Facciamo un passo indietro e parliamo di pensioni. Su questa materia, il Sindacato e i lavoratori hanno dovuto subire una decisione molto pesante. Ora, però, ci sono ripercussioni negative anche sulla trattativa in corso. E’ possibile immaginare nuove iniziative per recuperare lo svantaggio accumulato sul terreno previdenziale?

I sindacati hanno protestato, unitariamente, dando vita a settimane di mobilitazione con presidi dinanzi alle sedi istituzionali e proclamando anche tre ore di sciopero nazionale. Il Governo, che risponde a logiche del tutto diverse da quelle ordinarie e che ha assunto impegni con l’Unione europea, non ha ascoltato le nostre ragioni e ha proseguito per la sua strada. A questo punto continuare ad alzare le barricate senza essere sicuri di ottenere un risultato positivo avrebbe prodotto un doppio danno ai lavoratori. Noi, però, insistiamo sulla necessità di procrastinare, almeno, gli effetti di quella riforma perché si possono generare ulteriori conseguenze negative in questa fase di recessione: molti lavoratori rischiano di uscire dai processi produttivi restando senza salario e senza pensione.

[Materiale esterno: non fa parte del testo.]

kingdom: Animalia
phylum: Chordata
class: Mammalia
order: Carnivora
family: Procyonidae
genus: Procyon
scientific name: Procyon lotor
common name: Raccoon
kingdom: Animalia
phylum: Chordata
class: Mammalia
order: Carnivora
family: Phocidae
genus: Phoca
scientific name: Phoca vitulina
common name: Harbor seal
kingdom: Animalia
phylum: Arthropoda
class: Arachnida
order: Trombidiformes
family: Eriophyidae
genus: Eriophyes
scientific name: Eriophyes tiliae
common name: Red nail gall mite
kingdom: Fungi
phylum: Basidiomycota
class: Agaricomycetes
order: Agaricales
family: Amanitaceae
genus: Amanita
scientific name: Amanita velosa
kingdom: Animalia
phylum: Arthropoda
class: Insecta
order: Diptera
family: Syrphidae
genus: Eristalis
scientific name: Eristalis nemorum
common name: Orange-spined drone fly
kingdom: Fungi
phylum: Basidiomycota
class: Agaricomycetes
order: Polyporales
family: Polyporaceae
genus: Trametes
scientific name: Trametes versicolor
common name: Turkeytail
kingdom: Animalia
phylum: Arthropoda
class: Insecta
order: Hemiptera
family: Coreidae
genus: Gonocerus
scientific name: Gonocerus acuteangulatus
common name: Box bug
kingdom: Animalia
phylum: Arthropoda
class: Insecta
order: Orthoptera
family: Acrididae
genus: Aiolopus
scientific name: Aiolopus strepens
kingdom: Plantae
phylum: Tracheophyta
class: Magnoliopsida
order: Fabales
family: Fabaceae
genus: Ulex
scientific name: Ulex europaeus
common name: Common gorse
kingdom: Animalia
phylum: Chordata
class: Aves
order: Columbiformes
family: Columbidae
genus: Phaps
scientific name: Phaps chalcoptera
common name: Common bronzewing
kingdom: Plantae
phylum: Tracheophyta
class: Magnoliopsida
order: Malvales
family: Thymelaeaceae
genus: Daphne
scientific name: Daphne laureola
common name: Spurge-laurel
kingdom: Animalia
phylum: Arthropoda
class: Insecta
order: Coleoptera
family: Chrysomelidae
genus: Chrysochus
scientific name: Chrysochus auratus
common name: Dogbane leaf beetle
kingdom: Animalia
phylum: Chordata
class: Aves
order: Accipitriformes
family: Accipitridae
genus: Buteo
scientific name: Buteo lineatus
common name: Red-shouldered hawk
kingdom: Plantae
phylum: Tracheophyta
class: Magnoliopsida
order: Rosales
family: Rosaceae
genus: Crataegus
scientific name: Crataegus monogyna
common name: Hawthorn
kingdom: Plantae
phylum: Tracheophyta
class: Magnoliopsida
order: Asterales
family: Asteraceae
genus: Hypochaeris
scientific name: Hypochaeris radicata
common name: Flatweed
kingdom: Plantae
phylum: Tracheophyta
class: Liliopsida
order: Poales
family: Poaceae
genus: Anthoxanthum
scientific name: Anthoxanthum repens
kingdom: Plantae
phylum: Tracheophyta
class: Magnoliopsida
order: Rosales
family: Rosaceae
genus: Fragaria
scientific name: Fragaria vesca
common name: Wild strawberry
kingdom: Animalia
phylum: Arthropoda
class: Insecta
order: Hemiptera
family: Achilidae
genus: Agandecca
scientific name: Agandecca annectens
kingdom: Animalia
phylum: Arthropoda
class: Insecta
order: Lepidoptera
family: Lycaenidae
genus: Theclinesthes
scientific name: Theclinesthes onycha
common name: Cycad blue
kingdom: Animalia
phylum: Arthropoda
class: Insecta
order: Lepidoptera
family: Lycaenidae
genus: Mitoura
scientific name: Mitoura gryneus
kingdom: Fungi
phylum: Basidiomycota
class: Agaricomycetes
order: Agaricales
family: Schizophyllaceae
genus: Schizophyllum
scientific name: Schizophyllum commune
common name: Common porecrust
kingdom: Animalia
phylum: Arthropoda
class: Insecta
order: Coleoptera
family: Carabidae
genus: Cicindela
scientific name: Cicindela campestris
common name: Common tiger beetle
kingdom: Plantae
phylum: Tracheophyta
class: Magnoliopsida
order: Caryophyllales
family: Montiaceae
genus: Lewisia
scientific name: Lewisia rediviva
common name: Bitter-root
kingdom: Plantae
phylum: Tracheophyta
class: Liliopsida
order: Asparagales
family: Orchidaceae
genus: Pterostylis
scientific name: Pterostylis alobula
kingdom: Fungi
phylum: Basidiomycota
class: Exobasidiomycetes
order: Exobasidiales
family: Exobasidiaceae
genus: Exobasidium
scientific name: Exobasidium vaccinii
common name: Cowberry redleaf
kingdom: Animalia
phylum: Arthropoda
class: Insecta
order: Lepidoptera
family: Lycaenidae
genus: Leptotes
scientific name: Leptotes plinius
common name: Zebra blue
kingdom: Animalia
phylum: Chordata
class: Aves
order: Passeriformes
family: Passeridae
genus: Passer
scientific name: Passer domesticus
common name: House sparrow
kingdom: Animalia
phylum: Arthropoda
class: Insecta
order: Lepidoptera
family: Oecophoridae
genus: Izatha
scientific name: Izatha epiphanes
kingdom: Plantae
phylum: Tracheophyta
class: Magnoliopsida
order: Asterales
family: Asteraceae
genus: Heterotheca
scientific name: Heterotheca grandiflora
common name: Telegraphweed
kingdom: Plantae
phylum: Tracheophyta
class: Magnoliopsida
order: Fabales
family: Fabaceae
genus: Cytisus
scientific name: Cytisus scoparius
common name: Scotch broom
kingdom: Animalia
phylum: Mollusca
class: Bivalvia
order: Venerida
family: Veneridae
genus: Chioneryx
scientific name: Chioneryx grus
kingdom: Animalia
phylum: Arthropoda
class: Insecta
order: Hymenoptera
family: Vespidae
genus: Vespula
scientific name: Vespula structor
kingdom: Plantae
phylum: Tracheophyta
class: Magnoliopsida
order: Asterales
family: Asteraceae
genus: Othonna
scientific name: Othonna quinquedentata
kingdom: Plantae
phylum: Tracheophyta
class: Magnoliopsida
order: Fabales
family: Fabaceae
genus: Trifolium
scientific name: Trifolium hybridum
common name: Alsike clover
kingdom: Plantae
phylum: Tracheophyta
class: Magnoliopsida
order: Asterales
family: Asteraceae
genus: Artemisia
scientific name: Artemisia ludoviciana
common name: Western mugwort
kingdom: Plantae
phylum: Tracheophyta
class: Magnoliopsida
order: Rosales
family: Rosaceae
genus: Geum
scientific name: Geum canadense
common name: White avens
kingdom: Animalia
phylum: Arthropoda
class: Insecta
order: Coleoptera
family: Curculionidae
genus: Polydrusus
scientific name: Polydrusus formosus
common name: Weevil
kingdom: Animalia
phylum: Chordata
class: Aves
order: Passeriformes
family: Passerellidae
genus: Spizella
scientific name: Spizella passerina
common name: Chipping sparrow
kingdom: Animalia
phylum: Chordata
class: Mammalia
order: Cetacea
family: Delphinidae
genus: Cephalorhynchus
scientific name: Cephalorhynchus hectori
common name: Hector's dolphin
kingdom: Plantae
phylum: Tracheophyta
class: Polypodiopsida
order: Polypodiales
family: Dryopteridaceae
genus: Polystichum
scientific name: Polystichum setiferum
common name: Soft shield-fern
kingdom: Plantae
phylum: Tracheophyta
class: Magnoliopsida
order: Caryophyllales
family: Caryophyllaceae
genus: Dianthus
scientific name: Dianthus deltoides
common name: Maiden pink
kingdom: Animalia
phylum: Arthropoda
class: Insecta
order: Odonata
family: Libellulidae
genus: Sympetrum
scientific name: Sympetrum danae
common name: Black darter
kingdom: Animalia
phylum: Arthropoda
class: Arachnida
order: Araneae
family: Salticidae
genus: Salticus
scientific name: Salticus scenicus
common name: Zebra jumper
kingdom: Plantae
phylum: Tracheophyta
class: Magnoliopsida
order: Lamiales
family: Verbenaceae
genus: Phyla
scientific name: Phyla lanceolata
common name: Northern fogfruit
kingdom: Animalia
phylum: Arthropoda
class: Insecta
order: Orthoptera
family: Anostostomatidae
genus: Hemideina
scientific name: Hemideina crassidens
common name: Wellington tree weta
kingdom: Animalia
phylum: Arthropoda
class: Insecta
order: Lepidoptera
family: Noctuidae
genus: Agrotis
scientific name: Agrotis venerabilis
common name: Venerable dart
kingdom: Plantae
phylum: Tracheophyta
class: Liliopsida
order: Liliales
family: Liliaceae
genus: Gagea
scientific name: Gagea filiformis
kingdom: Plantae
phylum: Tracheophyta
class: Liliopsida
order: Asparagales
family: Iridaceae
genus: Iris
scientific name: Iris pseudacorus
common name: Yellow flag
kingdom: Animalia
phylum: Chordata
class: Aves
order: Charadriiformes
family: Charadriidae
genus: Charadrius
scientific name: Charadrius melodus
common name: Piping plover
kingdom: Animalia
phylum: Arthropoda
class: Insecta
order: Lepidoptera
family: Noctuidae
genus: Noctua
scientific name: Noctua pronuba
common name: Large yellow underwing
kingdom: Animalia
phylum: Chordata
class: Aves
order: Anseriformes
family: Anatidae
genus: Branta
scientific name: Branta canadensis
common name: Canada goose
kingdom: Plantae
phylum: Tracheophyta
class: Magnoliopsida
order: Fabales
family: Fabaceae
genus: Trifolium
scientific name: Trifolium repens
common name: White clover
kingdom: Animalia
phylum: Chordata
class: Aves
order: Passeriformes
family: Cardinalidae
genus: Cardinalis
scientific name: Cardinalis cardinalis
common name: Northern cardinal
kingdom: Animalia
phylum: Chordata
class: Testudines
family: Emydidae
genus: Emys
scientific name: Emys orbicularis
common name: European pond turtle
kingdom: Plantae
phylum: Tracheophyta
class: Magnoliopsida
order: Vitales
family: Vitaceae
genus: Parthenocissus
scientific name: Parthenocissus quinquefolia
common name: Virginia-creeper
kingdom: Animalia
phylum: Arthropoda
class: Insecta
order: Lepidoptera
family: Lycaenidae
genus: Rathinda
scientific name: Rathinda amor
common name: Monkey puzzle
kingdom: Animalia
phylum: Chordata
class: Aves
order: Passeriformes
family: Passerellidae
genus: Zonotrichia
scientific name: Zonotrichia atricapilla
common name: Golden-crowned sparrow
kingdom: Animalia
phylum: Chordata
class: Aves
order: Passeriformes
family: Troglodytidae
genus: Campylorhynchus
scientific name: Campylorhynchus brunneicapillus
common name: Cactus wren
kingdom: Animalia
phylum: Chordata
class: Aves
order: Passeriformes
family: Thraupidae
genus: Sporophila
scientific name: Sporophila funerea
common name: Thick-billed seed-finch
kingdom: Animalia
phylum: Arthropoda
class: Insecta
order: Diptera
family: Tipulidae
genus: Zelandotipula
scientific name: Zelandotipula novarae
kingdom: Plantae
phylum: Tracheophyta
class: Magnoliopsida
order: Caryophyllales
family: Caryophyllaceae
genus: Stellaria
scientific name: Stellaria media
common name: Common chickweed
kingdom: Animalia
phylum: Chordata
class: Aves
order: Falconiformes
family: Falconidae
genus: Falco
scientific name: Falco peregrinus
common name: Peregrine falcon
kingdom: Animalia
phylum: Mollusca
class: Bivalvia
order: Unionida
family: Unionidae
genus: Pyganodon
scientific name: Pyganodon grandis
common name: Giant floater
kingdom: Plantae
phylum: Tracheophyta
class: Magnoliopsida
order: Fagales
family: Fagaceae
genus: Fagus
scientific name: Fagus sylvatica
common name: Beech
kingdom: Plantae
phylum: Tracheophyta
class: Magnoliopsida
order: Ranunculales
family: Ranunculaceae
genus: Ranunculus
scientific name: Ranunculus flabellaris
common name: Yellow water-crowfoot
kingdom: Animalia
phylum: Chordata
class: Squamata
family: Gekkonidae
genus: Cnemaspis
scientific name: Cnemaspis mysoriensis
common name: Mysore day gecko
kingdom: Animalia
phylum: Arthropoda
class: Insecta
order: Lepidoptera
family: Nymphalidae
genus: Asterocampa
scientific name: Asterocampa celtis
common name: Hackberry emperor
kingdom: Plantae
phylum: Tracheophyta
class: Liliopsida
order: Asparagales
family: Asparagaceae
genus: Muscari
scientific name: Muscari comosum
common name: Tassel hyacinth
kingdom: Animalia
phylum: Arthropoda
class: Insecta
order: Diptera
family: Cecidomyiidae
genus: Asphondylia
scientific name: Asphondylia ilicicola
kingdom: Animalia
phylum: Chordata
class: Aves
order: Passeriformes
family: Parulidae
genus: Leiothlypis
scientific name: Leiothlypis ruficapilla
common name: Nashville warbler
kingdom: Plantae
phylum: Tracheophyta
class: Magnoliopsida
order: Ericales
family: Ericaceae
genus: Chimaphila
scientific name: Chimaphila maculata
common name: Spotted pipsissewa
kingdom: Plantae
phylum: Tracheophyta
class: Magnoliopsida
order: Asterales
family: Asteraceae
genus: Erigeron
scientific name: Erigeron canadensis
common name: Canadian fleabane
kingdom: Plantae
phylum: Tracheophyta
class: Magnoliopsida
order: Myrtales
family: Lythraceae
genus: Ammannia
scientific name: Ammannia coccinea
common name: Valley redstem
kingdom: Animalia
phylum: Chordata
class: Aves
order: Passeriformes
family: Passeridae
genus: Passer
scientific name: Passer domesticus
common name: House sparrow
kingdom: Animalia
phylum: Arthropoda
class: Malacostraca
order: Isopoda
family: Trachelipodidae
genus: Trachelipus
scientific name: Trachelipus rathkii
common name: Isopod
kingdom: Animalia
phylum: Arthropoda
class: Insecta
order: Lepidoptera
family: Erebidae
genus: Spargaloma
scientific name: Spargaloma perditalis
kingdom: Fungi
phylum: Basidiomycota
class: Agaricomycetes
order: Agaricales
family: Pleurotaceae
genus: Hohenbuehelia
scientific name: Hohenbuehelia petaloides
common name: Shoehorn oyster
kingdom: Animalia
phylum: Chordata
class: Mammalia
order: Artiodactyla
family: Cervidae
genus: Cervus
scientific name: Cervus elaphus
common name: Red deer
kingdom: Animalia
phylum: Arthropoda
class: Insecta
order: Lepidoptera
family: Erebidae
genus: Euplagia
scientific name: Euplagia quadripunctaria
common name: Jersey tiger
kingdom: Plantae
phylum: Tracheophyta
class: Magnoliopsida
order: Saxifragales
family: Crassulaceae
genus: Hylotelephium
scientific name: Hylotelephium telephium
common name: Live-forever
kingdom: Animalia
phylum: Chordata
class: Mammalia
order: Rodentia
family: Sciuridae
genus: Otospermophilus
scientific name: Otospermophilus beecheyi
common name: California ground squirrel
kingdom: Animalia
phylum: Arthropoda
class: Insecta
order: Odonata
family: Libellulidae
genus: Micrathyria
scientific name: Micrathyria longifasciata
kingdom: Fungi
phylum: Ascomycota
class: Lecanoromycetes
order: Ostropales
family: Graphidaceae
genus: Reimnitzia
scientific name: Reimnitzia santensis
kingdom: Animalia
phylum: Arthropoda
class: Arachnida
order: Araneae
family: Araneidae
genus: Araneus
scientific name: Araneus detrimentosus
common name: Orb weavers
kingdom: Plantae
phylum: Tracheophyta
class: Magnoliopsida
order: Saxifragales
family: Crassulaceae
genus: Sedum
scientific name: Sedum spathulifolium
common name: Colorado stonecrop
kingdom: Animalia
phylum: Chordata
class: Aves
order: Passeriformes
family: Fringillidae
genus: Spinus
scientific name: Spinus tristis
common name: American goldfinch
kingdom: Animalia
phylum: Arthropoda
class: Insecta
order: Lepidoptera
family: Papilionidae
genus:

Un’ultima domanda. Qual è il tuo giudizio in merito al provvedimento sulle liberalizzazioni?

Quelli sulle liberalizzazioni sono provvedimenti non formali che incidono sulla realtà economica del Paese. Rappresentano un primo passo verso la crescita ma ne va verificata l’effettiva attuazione ed efficacia. Si poteva fare di più: non è accettabile, ad esempio, il trattamento privilegiato riservato alle aziende pubbliche locali che restano, così, i feudi dei partiti. Ora, però, concentriamoci sui temi del lavoro. Lo ribadisco: ci aspettiamo altrettanta disponibilità da parte del Governo che non vorremmo ci ascoltasse per cortesia e poi procedesse senza tenere conto delle nostre indicazioni.